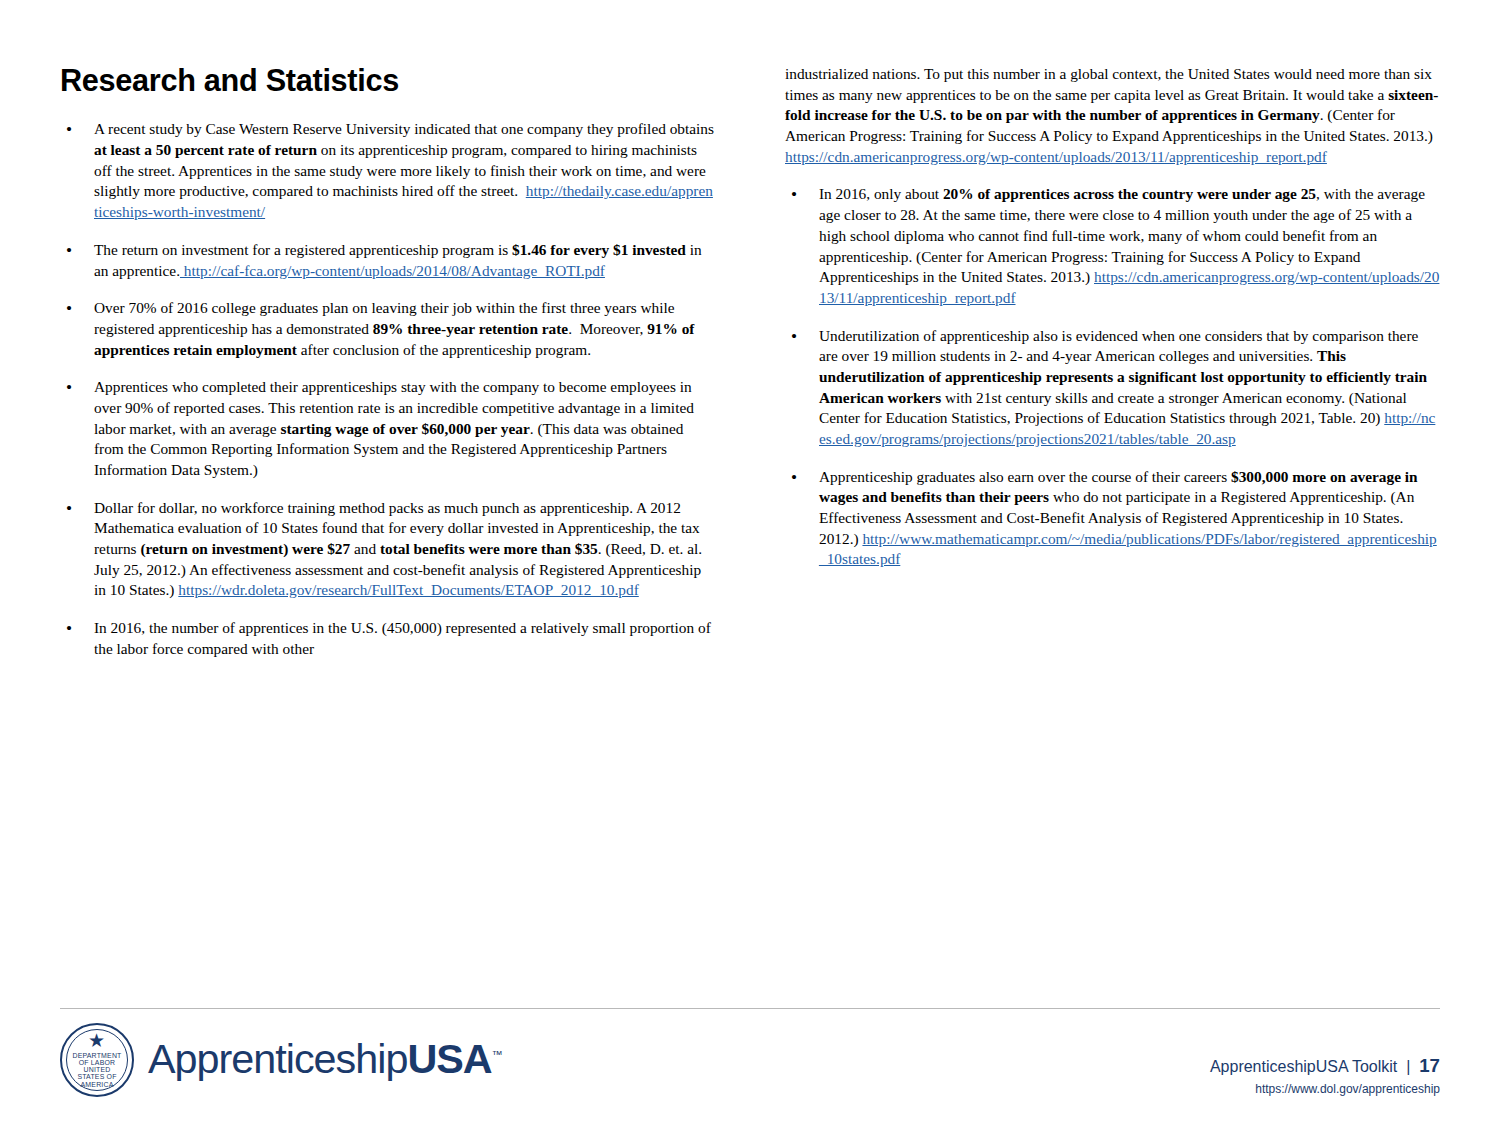Research and Statistics
A recent study by Case Western Reserve University indicated that one company they profiled obtains at least a 50 percent rate of return on its apprenticeship program, compared to hiring machinists off the street. Apprentices in the same study were more likely to finish their work on time, and were slightly more productive, compared to machinists hired off the street. http://thedaily.case.edu/apprenticeships-worth-investment/
The return on investment for a registered apprenticeship program is $1.46 for every $1 invested in an apprentice. http://caf-fca.org/wp-content/uploads/2014/08/Advantage_ROTI.pdf
Over 70% of 2016 college graduates plan on leaving their job within the first three years while registered apprenticeship has a demonstrated 89% three-year retention rate. Moreover, 91% of apprentices retain employment after conclusion of the apprenticeship program.
Apprentices who completed their apprenticeships stay with the company to become employees in over 90% of reported cases. This retention rate is an incredible competitive advantage in a limited labor market, with an average starting wage of over $60,000 per year. (This data was obtained from the Common Reporting Information System and the Registered Apprenticeship Partners Information Data System.)
Dollar for dollar, no workforce training method packs as much punch as apprenticeship. A 2012 Mathematica evaluation of 10 States found that for every dollar invested in Apprenticeship, the tax returns (return on investment) were $27 and total benefits were more than $35. (Reed, D. et. al. July 25, 2012.) An effectiveness assessment and cost-benefit analysis of Registered Apprenticeship in 10 States.) https://wdr.doleta.gov/research/FullText_Documents/ETAOP_2012_10.pdf
In 2016, the number of apprentices in the U.S. (450,000) represented a relatively small proportion of the labor force compared with other
industrialized nations. To put this number in a global context, the United States would need more than six times as many new apprentices to be on the same per capita level as Great Britain. It would take a sixteen-fold increase for the U.S. to be on par with the number of apprentices in Germany. (Center for American Progress: Training for Success A Policy to Expand Apprenticeships in the United States. 2013.) https://cdn.americanprogress.org/wp-content/uploads/2013/11/apprenticeship_report.pdf
In 2016, only about 20% of apprentices across the country were under age 25, with the average age closer to 28. At the same time, there were close to 4 million youth under the age of 25 with a high school diploma who cannot find full-time work, many of whom could benefit from an apprenticeship. (Center for American Progress: Training for Success A Policy to Expand Apprenticeships in the United States. 2013.) https://cdn.americanprogress.org/wp-content/uploads/2013/11/apprenticeship_report.pdf
Underutilization of apprenticeship also is evidenced when one considers that by comparison there are over 19 million students in 2- and 4-year American colleges and universities. This underutilization of apprenticeship represents a significant lost opportunity to efficiently train American workers with 21st century skills and create a stronger American economy. (National Center for Education Statistics, Projections of Education Statistics through 2021, Table. 20) http://nces.ed.gov/programs/projections/projections2021/tables/table_20.asp
Apprenticeship graduates also earn over the course of their careers $300,000 more on average in wages and benefits than their peers who do not participate in a Registered Apprenticeship. (An Effectiveness Assessment and Cost-Benefit Analysis of Registered Apprenticeship in 10 States. 2012.) http://www.mathematicampr.com/~/media/publications/PDFs/labor/registered_apprenticeship_10states.pdf
★ DEPARTMENT OF LABOR
UNITED STATES OF AMERICA
Apprenticeship USA™
ApprenticeshipUSA Toolkit | 17
https://www.dol.gov/apprenticeship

TASK OBJECTIVE -
In the transcription, every picture is to be excluded and the records above given again exactly.

FINAL ANSWER -
Research and Statistics
A recent study by Case Western Reserve University indicated that one company they profiled obtains at least a 50 percent rate of return on its apprenticeship program, compared to hiring machinists off the street. Apprentices in the same study were more likely to finish their work on time, and were slightly more productive, compared to machinists hired off the street. http://thedaily.case.edu/apprenticeships-worth-investment/
The return on investment for a registered apprenticeship program is $1.46 for every $1 invested in an apprentice. http://caf-fca.org/wp-content/uploads/2014/08/Advantage_ROTI.pdf
Over 70% of 2016 college graduates plan on leaving their job within the first three years while registered apprenticeship has a demonstrated 89% three-year retention rate. Moreover, 91% of apprentices retain employment after conclusion of the apprenticeship program.
Apprentices who completed their apprenticeships stay with the company to become employees in over 90% of reported cases. This retention rate is an incredible competitive advantage in a limited labor market, with an average starting wage of over $60,000 per year. (This data was obtained from the Common Reporting Information System and the Registered Apprenticeship Partners Information Data System.)
Dollar for dollar, no workforce training method packs as much punch as apprenticeship. A 2012 Mathematica evaluation of 10 States found that for every dollar invested in Apprenticeship, the tax returns (return on investment) were $27 and total benefits were more than $35. (Reed, D. et. al. July 25, 2012.) An effectiveness assessment and cost-benefit analysis of Registered Apprenticeship in 10 States.) https://wdr.doleta.gov/research/FullText_Documents/ETAOP_2012_10.pdf
In 2016, the number of apprentices in the U.S. (450,000) represented a relatively small proportion of the labor force compared with other
industrialized nations. To put this number in a global context, the United States would need more than six times as many new apprentices to be on the same per capita level as Great Britain. It would take a sixteen-fold increase for the U.S. to be on par with the number of apprentices in Germany. (Center for American Progress: Training for Success A Policy to Expand Apprenticeships in the United States. 2013.) https://cdn.americanprogress.org/wp-content/uploads/2013/11/apprenticeship_report.pdf
In 2016, only about 20% of apprentices across the country were under age 25, with the average age closer to 28. At the same time, there were close to 4 million youth under the age of 25 with a high school diploma who cannot find full-time work, many of whom could benefit from an apprenticeship. (Center for American Progress: Training for Success A Policy to Expand Apprenticeships in the United States. 2013.) https://cdn.americanprogress.org/wp-content/uploads/2013/11/apprenticeship_report.pdf
Underutilization of apprenticeship also is evidenced when one considers that by comparison there are over 19 million students in 2- and 4-year American colleges and universities. This underutilization of apprenticeship represents a significant lost opportunity to efficiently train American workers with 21st century skills and create a stronger American economy. (National Center for Education Statistics, Projections of Education Statistics through 2021, Table. 20) http://nces.ed.gov/programs/projections/projections2021/tables/table_20.asp
Apprenticeship graduates also earn over the course of their careers $300,000 more on average in wages and benefits than their peers who do not participate in a Registered Apprenticeship. (An Effectiveness Assessment and Cost-Benefit Analysis of Registered Apprenticeship in 10 States. 2012.) http://www.mathematicampr.com/~/media/publications/PDFs/labor/registered_apprenticeship_10states.pdf
★ DEPARTMENT OF LABOR
UNITED STATES OF AMERICA
Apprenticeship USA™
ApprenticeshipUSA Toolkit | 17
https://www.dol.gov/apprenticeship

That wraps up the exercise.